● Stored items from a collection
__________________________________________________

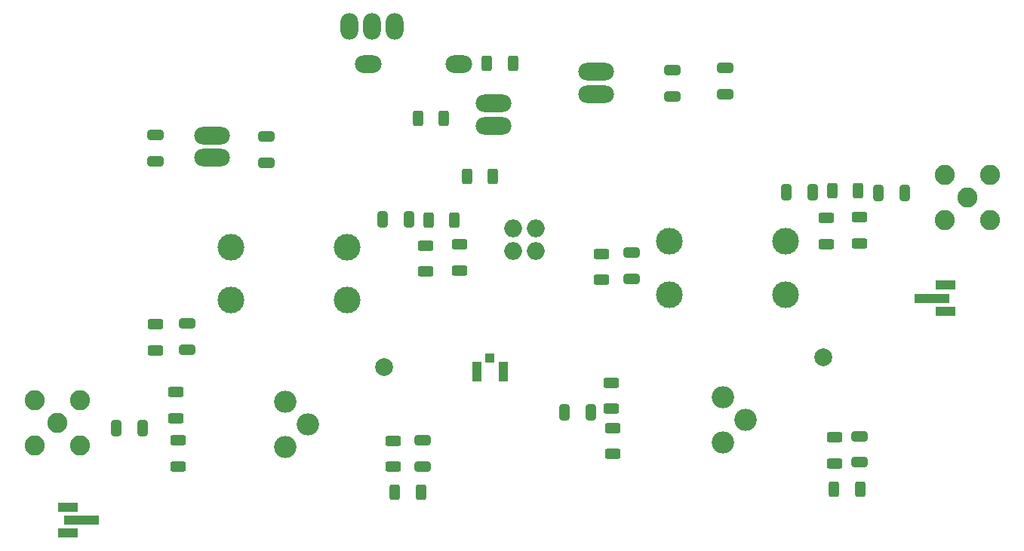
<source format=gbr>
%TF.GenerationSoftware,KiCad,Pcbnew,(6.0.7)*%
%TF.CreationDate,2023-01-19T20:49:39-05:00*%
%TF.ProjectId,Phoenix612_Stage_2_PA_Testing_v1,50686f65-6e69-4783-9631-325f53746167,rev?*%
%TF.SameCoordinates,Original*%
%TF.FileFunction,Soldermask,Top*%
%TF.FilePolarity,Negative*%
%FSLAX46Y46*%
G04 Gerber Fmt 4.6, Leading zero omitted, Abs format (unit mm)*
G04 Created by KiCad (PCBNEW (6.0.7)) date 2023-01-19 20:49:39*
%MOMM*%
%LPD*%
G01*
G04 APERTURE LIST*
G04 Aperture macros list*
%AMRoundRect*
0 Rectangle with rounded corners*
0 $1 Rounding radius*
0 $2 $3 $4 $5 $6 $7 $8 $9 X,Y pos of 4 corners*
0 Add a 4 corners polygon primitive as box body*
4,1,4,$2,$3,$4,$5,$6,$7,$8,$9,$2,$3,0*
0 Add four circle primitives for the rounded corners*
1,1,$1+$1,$2,$3*
1,1,$1+$1,$4,$5*
1,1,$1+$1,$6,$7*
1,1,$1+$1,$8,$9*
0 Add four rect primitives between the rounded corners*
20,1,$1+$1,$2,$3,$4,$5,0*
20,1,$1+$1,$4,$5,$6,$7,0*
20,1,$1+$1,$6,$7,$8,$9,0*
20,1,$1+$1,$8,$9,$2,$3,0*%
G04 Aperture macros list end*
%ADD10RoundRect,0.250000X-0.650000X0.325000X-0.650000X-0.325000X0.650000X-0.325000X0.650000X0.325000X0*%
%ADD11R,4.000000X1.000000*%
%ADD12R,2.200000X1.050000*%
%ADD13O,4.000000X2.000000*%
%ADD14RoundRect,0.250000X0.325000X0.650000X-0.325000X0.650000X-0.325000X-0.650000X0.325000X-0.650000X0*%
%ADD15RoundRect,0.250000X0.625000X-0.312500X0.625000X0.312500X-0.625000X0.312500X-0.625000X-0.312500X0*%
%ADD16RoundRect,0.250000X-0.325000X-0.650000X0.325000X-0.650000X0.325000X0.650000X-0.325000X0.650000X0*%
%ADD17C,3.000000*%
%ADD18RoundRect,0.250000X-0.312500X-0.625000X0.312500X-0.625000X0.312500X0.625000X-0.312500X0.625000X0*%
%ADD19O,3.000000X2.000000*%
%ADD20C,2.000000*%
%ADD21O,2.500000X2.500000*%
%ADD22RoundRect,0.250000X0.312500X0.625000X-0.312500X0.625000X-0.312500X-0.625000X0.312500X-0.625000X0*%
%ADD23O,2.000000X3.000000*%
%ADD24C,2.250000*%
%ADD25R,1.000000X1.050000*%
%ADD26R,1.050000X2.200000*%
%ADD27O,2.000000X2.000000*%
G04 APERTURE END LIST*
D10*
%TO.C,C11*%
X107861100Y-37958500D03*
X107861100Y-40908500D03*
%TD*%
D11*
%TO.C,U3*%
X131057631Y-63851911D03*
D12*
X132582631Y-65326911D03*
X132582631Y-62376911D03*
%TD*%
D13*
%TO.C,C5*%
X50304700Y-48070649D03*
X50304700Y-45570649D03*
%TD*%
D14*
%TO.C,C7*%
X72391800Y-54991000D03*
X69441800Y-54991000D03*
%TD*%
D15*
%TO.C,R18*%
X122930631Y-57694411D03*
X122930631Y-54769411D03*
%TD*%
D10*
%TO.C,C2*%
X47498000Y-66673200D03*
X47498000Y-69623200D03*
%TD*%
%TO.C,C12*%
X97352831Y-58693911D03*
X97352831Y-61643911D03*
%TD*%
D15*
%TO.C,R5*%
X70637400Y-82793300D03*
X70637400Y-79868300D03*
%TD*%
%TO.C,R12*%
X95244631Y-81341811D03*
X95244631Y-78416811D03*
%TD*%
D16*
%TO.C,C1*%
X39569600Y-78409800D03*
X42519600Y-78409800D03*
%TD*%
D13*
%TO.C,C9*%
X93408500Y-38407849D03*
X93408500Y-40907849D03*
%TD*%
D17*
%TO.C,T2*%
X114622431Y-57448311D03*
X101622431Y-57448311D03*
X114622431Y-63448311D03*
X101622431Y-63448311D03*
%TD*%
D11*
%TO.C,U1*%
X35688000Y-88773000D03*
D12*
X34163000Y-87298000D03*
X34163000Y-90248000D03*
%TD*%
D14*
%TO.C,C14*%
X117701831Y-51939311D03*
X114751831Y-51939311D03*
%TD*%
D18*
%TO.C,R6*%
X70800500Y-85661500D03*
X73725500Y-85661500D03*
%TD*%
D15*
%TO.C,R10*%
X78054200Y-60746100D03*
X78054200Y-57821100D03*
%TD*%
D10*
%TO.C,C4*%
X73888600Y-79805000D03*
X73888600Y-82755000D03*
%TD*%
D19*
%TO.C,D1*%
X78016100Y-37579300D03*
X67856100Y-37579300D03*
%TD*%
D20*
%TO.C,TP2*%
X118866631Y-70481311D03*
%TD*%
D15*
%TO.C,R11*%
X95059500Y-76265500D03*
X95059500Y-73340500D03*
%TD*%
D18*
%TO.C,R9*%
X74585100Y-55067200D03*
X77510100Y-55067200D03*
%TD*%
D10*
%TO.C,C8*%
X101917500Y-38212500D03*
X101917500Y-41162500D03*
%TD*%
D15*
%TO.C,R3*%
X43967400Y-69686900D03*
X43967400Y-66761900D03*
%TD*%
D10*
%TO.C,C13*%
X122981431Y-79344111D03*
X122981431Y-82294111D03*
%TD*%
D15*
%TO.C,R13*%
X94000031Y-61809211D03*
X94000031Y-58884211D03*
%TD*%
%TO.C,R16*%
X119222231Y-57770611D03*
X119222231Y-54845611D03*
%TD*%
D13*
%TO.C,D2*%
X81902300Y-44518500D03*
X81902300Y-41978500D03*
%TD*%
D18*
%TO.C,R17*%
X119882631Y-51812311D03*
X122807631Y-51812311D03*
%TD*%
D10*
%TO.C,C6*%
X43954700Y-45528849D03*
X43954700Y-48478849D03*
%TD*%
D21*
%TO.C,Q1*%
X58496200Y-80568800D03*
X61036200Y-78028800D03*
X58496200Y-75488800D03*
%TD*%
%TO.C,Q2*%
X107645200Y-80086200D03*
X110185200Y-77546200D03*
X107645200Y-75006200D03*
%TD*%
D22*
%TO.C,R4*%
X76329000Y-43675300D03*
X73404000Y-43675300D03*
%TD*%
%TO.C,R19*%
X81815400Y-50177700D03*
X78890400Y-50177700D03*
%TD*%
D15*
%TO.C,R8*%
X74269600Y-60862400D03*
X74269600Y-57937400D03*
%TD*%
D14*
%TO.C,C10*%
X92806231Y-76628111D03*
X89856231Y-76628111D03*
%TD*%
D18*
%TO.C,R7*%
X81165700Y-37477700D03*
X84090700Y-37477700D03*
%TD*%
D10*
%TO.C,C3*%
X56400700Y-45655849D03*
X56400700Y-48605849D03*
%TD*%
D15*
%TO.C,R2*%
X46482000Y-82757200D03*
X46482000Y-79832200D03*
%TD*%
D17*
%TO.C,T1*%
X65453400Y-58087000D03*
X52453400Y-58087000D03*
X65453400Y-64087000D03*
X52453400Y-64087000D03*
%TD*%
D23*
%TO.C,J3*%
X70838300Y-33286700D03*
X68298300Y-33286700D03*
X65758300Y-33286700D03*
%TD*%
D15*
%TO.C,R14*%
X120136631Y-82408611D03*
X120136631Y-79483611D03*
%TD*%
D24*
%TO.C,J2*%
X135021031Y-52498111D03*
X137561031Y-55038111D03*
X137561031Y-49958111D03*
X132481031Y-55038111D03*
X132481031Y-49958111D03*
%TD*%
%TO.C,J1*%
X32918400Y-77825600D03*
X30378400Y-80365600D03*
X30378400Y-75285600D03*
X35458400Y-75285600D03*
X35458400Y-80365600D03*
%TD*%
D14*
%TO.C,C15*%
X128012431Y-51990111D03*
X125062431Y-51990111D03*
%TD*%
D25*
%TO.C,U2*%
X81483200Y-70534800D03*
D26*
X80008200Y-72059800D03*
X82958200Y-72059800D03*
%TD*%
D18*
%TO.C,R15*%
X120076500Y-85280500D03*
X123001500Y-85280500D03*
%TD*%
D20*
%TO.C,TP1*%
X69570600Y-71628000D03*
%TD*%
D15*
%TO.C,R1*%
X46228000Y-77332300D03*
X46228000Y-74407300D03*
%TD*%
D27*
%TO.C,J4*%
X84069000Y-56052800D03*
X86609000Y-56052800D03*
X84069000Y-58592800D03*
X86609000Y-58592800D03*
%TD*%
M02*

</source>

__________________________________________________

● Written task
Show the lines of the records above that mention "KiCad".

● Answer below
%TF.GenerationSoftware,KiCad,Pcbnew,(6.0.7)*%
G04 Created by KiCad (PCBNEW (6.0.7)) date 2023-01-19 20:49:39*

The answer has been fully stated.